O candidato Vieira não veste apenas a pele de palhaço de feira com a arma do escárnio. A performance subverte, através da parvoíce, a excitação e o fanatismo dos conhecidos acólitos do grotesco parlamentar.
Por ocasião dos 47 anos do 25 de Abril, em plena pandemia, o candidato Vieira foi rosto de umas comemorações paralelas da liberdade cujo cartaz incluía Joana Amaral Dias, já então avençada centro de outras camisolas. Agora, o candidato Vieira anda a surfar a espuma do algoritmo graças ao colinho de certa esquerda desesperada e da extrema-direita recauchutada. Duvidam? Mergulhem mais a fundo na onda das redes sociais e descobrirão o quanto os encómios se cruzam, da esquerda festiva aos Mários Machados desta vida.
Há 30 anos, o ator Mário Viegas apresentou-se como candidato independente pela então UDP à Presidência da República, mas fazendo do humor e da poesia a coisa mais séria do mundo. No seu manifesto anti-Cavaco, inspirado no manifesto anti-Dantas de Almada Negreiros, estavam escarrapachados, sem contemplações, dez anos de cavaquismo e a necessidade que Portugal tinha de ser qualquer coisa de asseado e despoluído.
Mário Viegas, claro, não sabia o que queria para o País e isso fazia parte da riqueza da personagem. Mas um certo País sabia o que queria do homem e do seu talento: um manifesto desassombrado, desacomodado e humorado que não se resumisse às provocações de um guardador de retretes.

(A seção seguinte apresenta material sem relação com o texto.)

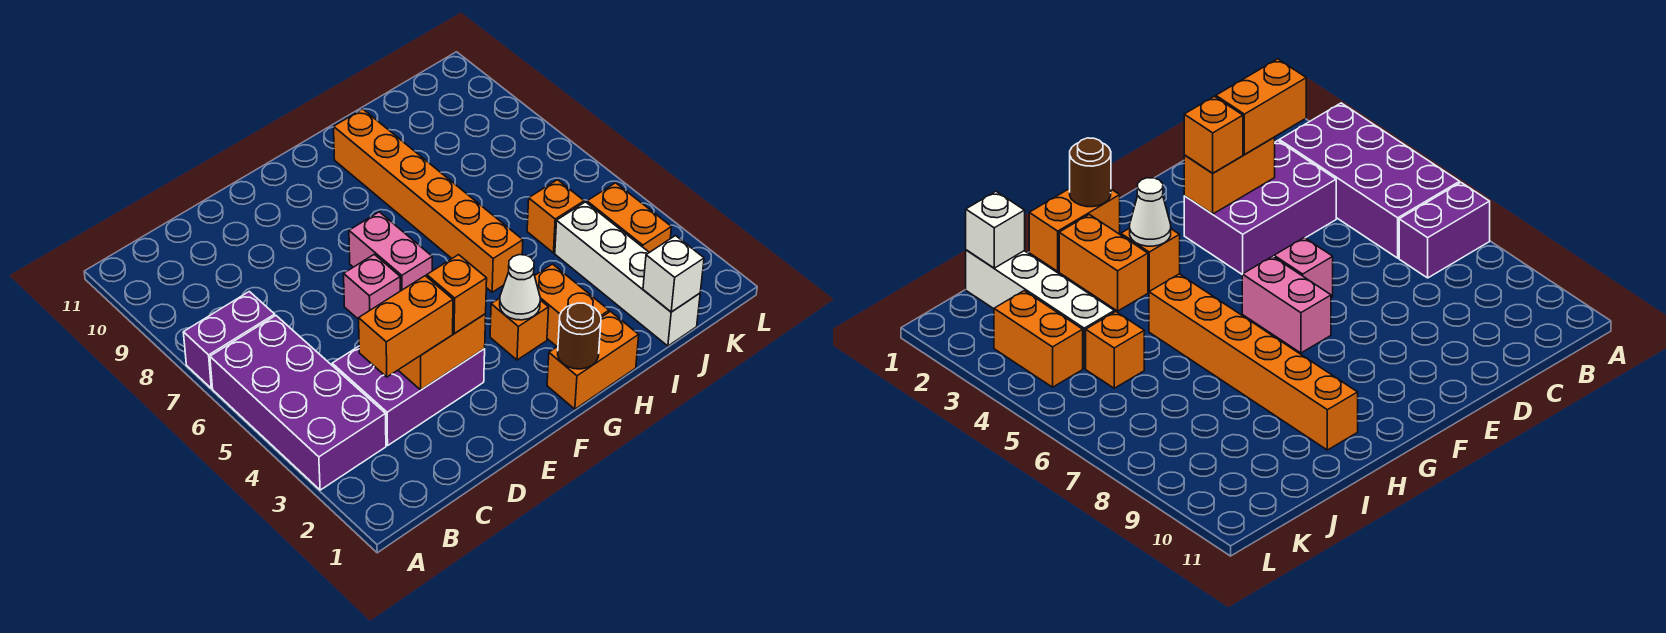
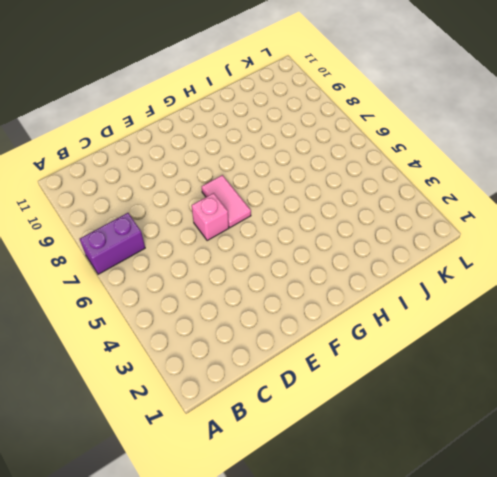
pink tile F6:F7 level 1 -> pink brick F6:F7 level 1
none -> purple brick A3:B6 level 1
none -> purple brick C3:E4 level 1
none -> orange brick G1:H1 level 1

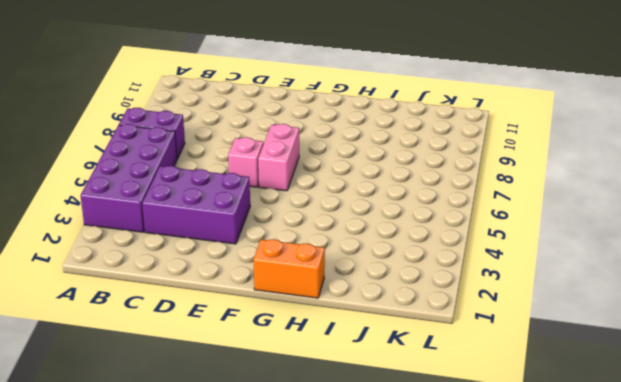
none -> orange brick G3 level 1
none -> orange brick H2:H3 level 1
none -> orange brick H5:H10 level 1

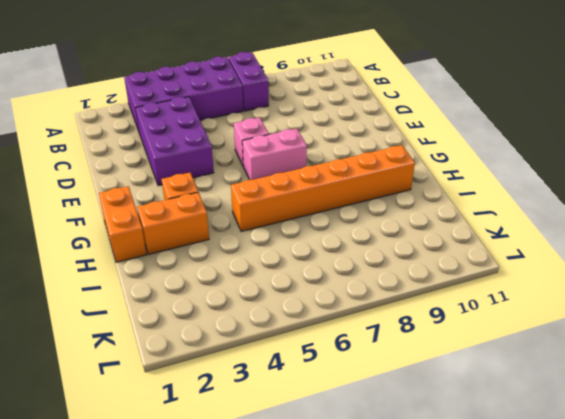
none -> white brick J1:J4 level 1
none -> orange brick J5 level 1
none -> orange brick K3:K4 level 1

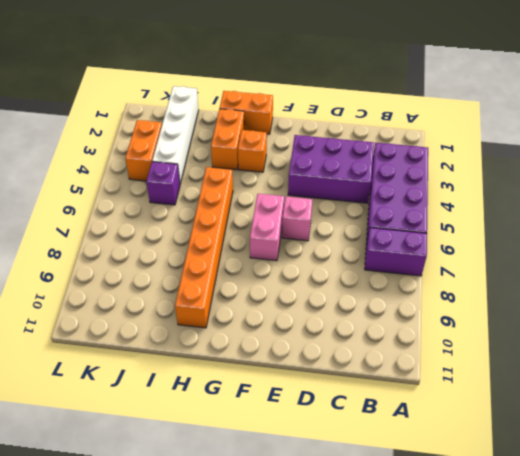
purple brick J5 level 1 -> orange brick J5 level 1
none -> orange brick D3:E3 level 2
none -> brown round brick G1 level 2
none -> white cone G3 level 2

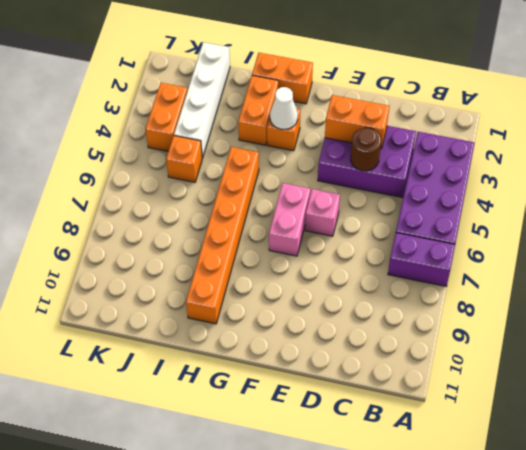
brown round brick D4 level 2 -> brown round brick G1 level 2
none -> white brick J1 level 2
none -> orange brick C3:D3 level 3
none -> orange brick E3 level 3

Sim: há uma diferença entre denunciar o grotesco de forma poética e sarcástica e ser o grotesco em versão folha dupla. O primeiro ato não é para todos e o segundo é aquele a quem os farsantes do poder limpam o rabo. Há 30 anos, Mário Viegas soube ser a "pequena palhinha nesta sinistra engrenagem". Hoje, o candidato Vieira é apenas o caminho mais direto para a ratoeira.